What is needed is an exact copy of the line where "Elizabeth tosser. Bugger" appears plus every later line in the material.
☆ ☆ ☆
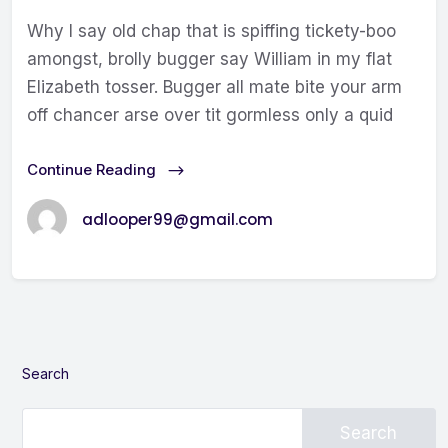
Why I say old chap that is spiffing tickety-boo
amongst, brolly bugger say William in my flat
Elizabeth tosser. Bugger all mate bite your arm
off chancer arse over tit gormless only a quid
Continue Reading
adlooper99@gmail.com
Search
Search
☆ ☆ ☆
_ANSWER TO THIS PROBLEM_.
Elizabeth tosser. Bugger all mate bite your arm
off chancer arse over tit gormless only a quid
Continue Reading
adlooper99@gmail.com
Search
Search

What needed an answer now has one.